Al-Nassouri, slightly injured in his escape, finds and mounts one of his abandoned horses. He rides away in another escape, oblivious to the fact that the military search parties are seeking a man on foot.
The next stage in al-Nassouri’s plan reveals the ongoing comparison and contrast between his quest and Murdoch’s. Where Murdoch, in this section, seeks to understand himself even as he searches for a killer, al-Nassouri is focused even more closely on destruction and death. He is only briefly distracted by the memory of his wife and child, in contrast to Murdoch’s longer sojourns with Bradley and Marcie. Both men return to places they consider home—Afghanistan made al-Nassouri who he is, much as the Murdoch’s Connecticut milieu shapes Murdoch. His return to Khan, to a surrogate father figure, mirrors Murdoch’s farewell to Bill in his childhood home. Where Murdoch is changed forever by the deaths of two women, his mother and the unknown victim in the Eastside Inn, al-Nassouri’s mourning for his wife is tied up in his quest for vengeance, and he is merciless toward the pregnant Italian aid worker and his other two victims. The methodical horror of his actions, and his attention to detail, underlines for the reader that he is no ordinary adversary, an equal match for Murdoch’s analytical acumen.
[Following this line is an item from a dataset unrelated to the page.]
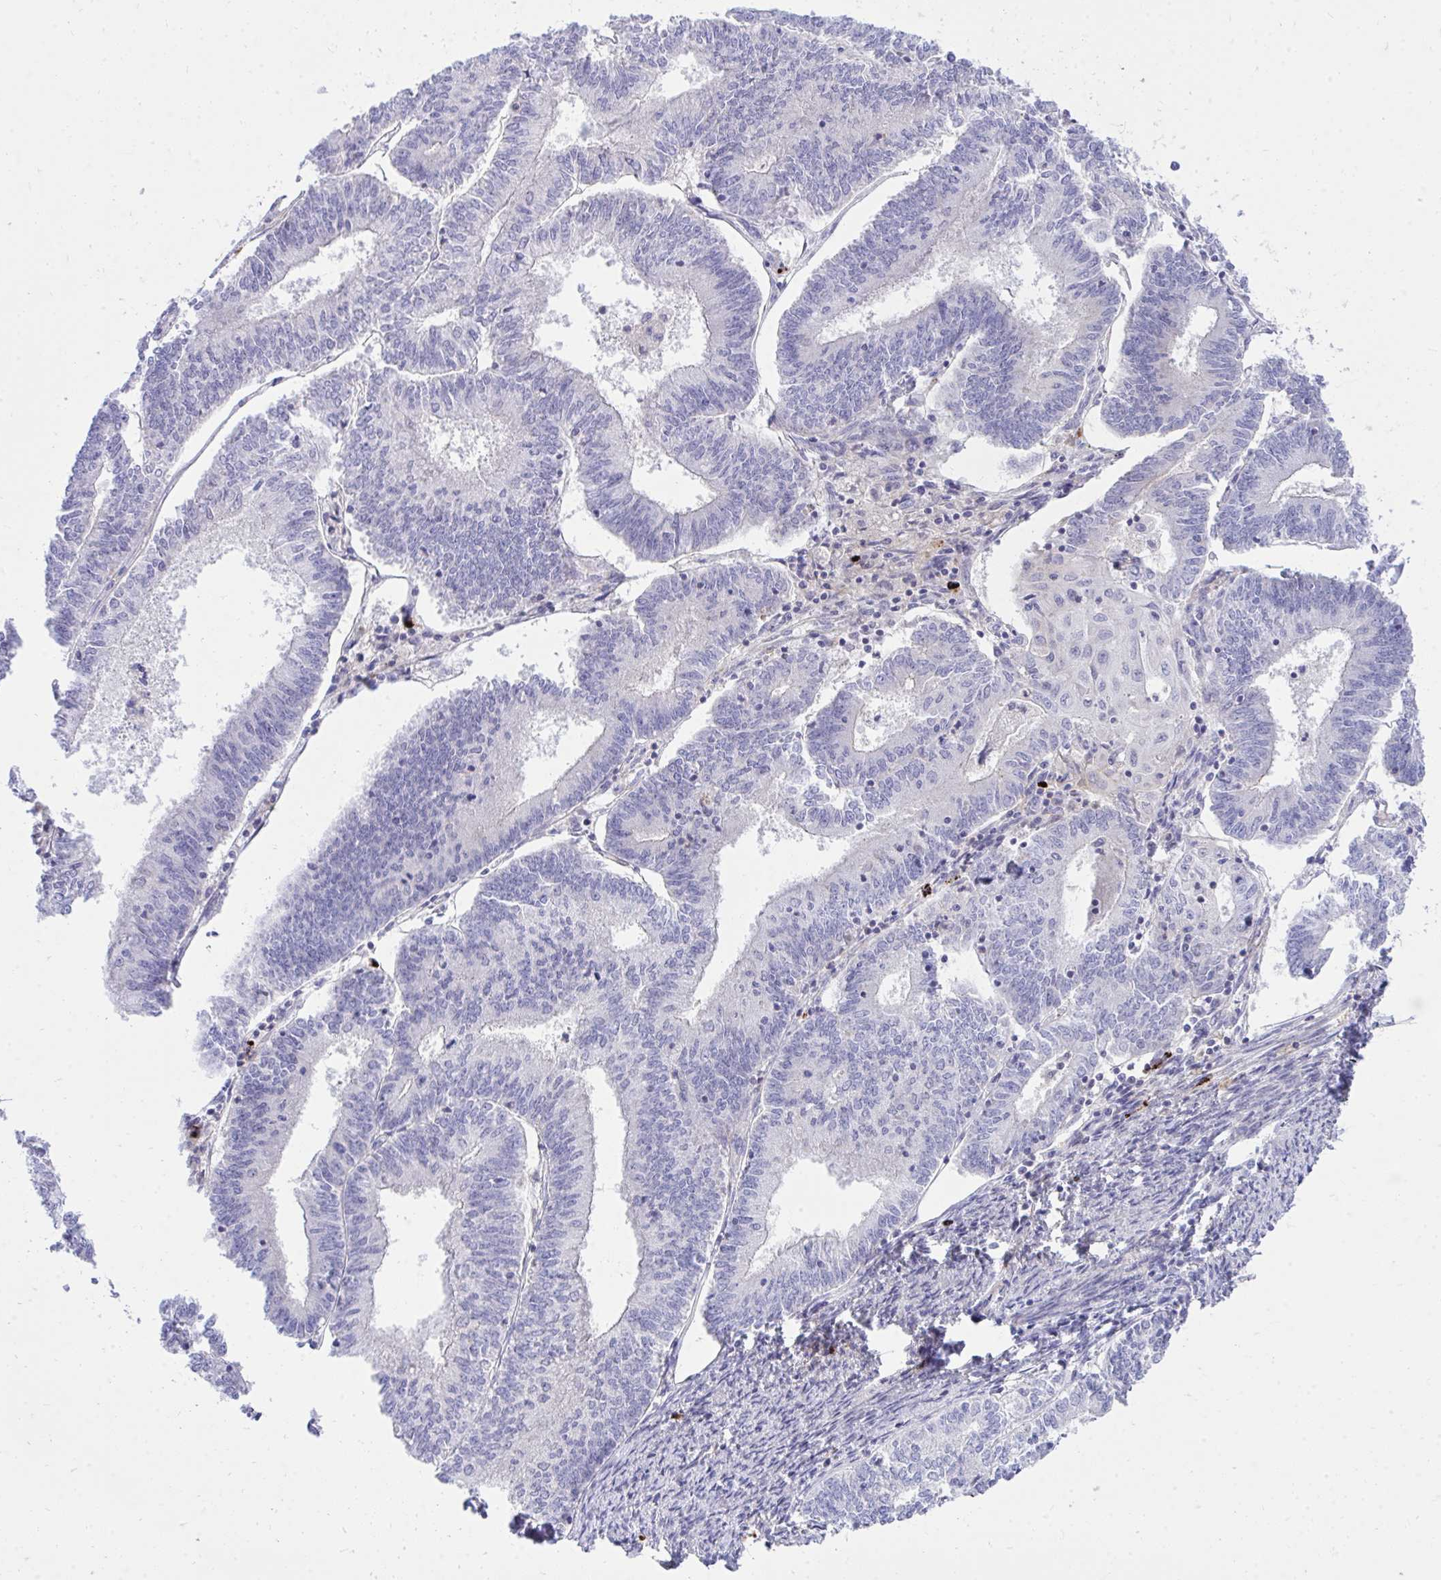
{"staining": {"intensity": "negative", "quantity": "none", "location": "none"}, "tissue": "endometrial cancer", "cell_type": "Tumor cells", "image_type": "cancer", "snomed": [{"axis": "morphology", "description": "Adenocarcinoma, NOS"}, {"axis": "topography", "description": "Endometrium"}], "caption": "Endometrial adenocarcinoma stained for a protein using immunohistochemistry (IHC) demonstrates no staining tumor cells.", "gene": "TP53I11", "patient": {"sex": "female", "age": 61}}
Khan and al-Nassouri, for all their different backgrounds, are united in their conviction that any death is justified in the service of their particular interpretation of Islam and its political goals. Murdoch, in contrast, sees himself as a man plagued with doubt, cowardice, and an addiction history that he now strives to combat. Ben Bradley’s utter selflessness contrasts to both main characters, as he does not seek notoriety or even to have his deeds publicly known. If, up to this point, al-Nassouri’s successes have proven the power of contingency to yield catastrophe, Hayes finally introduces elements of chance that also aid Murdoch’s future allies. Al-Nassouri successfully escapes, his identity unknown, but evidence of his work survives. Hayes constructs a world where the actions of good people are no guarantee of their success or happiness, but where contingency is a source of unpredictability for all parties. Throughout his narration, Murdoch telegraphs for the reader that he personally tracked al-Nassouri’s efforts and understands how he carried them out. His mention of the man’s wife and son foreshadows that personal relationships are likely to be key to his ultimate fate, just as they are for Murdoch.